*Exercise*
Find every line in the records below that contains "Entry", and copy it.

[Extracted page text data]
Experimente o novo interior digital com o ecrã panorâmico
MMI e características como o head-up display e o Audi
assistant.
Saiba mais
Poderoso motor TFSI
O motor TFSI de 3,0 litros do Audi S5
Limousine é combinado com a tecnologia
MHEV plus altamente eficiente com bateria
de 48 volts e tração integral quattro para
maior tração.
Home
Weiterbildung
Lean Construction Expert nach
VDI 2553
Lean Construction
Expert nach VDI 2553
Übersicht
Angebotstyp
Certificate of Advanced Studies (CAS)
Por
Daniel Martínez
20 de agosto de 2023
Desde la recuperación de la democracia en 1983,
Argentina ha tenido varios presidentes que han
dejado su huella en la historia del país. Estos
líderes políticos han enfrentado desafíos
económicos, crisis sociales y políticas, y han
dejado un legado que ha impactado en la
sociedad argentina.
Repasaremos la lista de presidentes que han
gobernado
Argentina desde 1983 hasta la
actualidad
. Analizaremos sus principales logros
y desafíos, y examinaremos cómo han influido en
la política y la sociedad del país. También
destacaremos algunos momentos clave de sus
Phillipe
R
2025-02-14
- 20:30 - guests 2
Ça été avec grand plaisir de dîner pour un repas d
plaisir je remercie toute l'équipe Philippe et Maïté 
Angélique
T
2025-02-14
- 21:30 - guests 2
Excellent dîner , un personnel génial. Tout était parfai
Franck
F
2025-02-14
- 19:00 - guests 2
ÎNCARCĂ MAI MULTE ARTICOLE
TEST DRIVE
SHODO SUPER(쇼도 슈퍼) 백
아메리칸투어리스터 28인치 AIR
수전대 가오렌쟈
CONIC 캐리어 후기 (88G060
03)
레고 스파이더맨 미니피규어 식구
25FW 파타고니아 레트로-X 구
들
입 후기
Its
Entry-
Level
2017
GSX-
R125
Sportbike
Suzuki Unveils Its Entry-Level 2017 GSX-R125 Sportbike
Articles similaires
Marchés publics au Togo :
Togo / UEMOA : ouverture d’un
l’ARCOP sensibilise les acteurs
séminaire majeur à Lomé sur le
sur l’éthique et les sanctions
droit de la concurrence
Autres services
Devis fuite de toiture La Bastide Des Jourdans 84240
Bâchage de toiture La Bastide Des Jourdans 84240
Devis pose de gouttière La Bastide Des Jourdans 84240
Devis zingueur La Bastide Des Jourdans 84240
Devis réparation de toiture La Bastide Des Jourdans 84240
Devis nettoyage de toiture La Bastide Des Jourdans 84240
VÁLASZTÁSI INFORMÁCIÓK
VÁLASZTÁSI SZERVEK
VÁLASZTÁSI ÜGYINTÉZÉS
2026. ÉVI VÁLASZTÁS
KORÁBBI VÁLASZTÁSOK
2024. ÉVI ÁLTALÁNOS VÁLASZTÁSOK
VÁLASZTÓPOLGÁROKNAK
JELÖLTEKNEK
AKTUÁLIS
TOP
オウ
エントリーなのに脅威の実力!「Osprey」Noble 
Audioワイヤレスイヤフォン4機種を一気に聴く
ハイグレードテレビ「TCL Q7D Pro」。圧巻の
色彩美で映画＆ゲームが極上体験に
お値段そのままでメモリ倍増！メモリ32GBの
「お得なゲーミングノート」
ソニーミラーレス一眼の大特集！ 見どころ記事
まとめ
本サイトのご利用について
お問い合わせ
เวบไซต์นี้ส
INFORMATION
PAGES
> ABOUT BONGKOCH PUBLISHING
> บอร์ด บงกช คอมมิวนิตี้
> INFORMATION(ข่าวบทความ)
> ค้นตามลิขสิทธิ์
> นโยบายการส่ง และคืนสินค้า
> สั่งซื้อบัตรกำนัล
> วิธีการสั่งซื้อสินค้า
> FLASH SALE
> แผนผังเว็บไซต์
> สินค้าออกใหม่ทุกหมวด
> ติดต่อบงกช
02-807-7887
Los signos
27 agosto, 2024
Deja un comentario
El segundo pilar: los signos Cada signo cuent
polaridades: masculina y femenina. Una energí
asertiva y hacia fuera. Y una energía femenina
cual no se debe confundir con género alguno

*Problem solution*
Entry-
Suzuki Unveils Its Entry-Level 2017 GSX-R125 Sportbike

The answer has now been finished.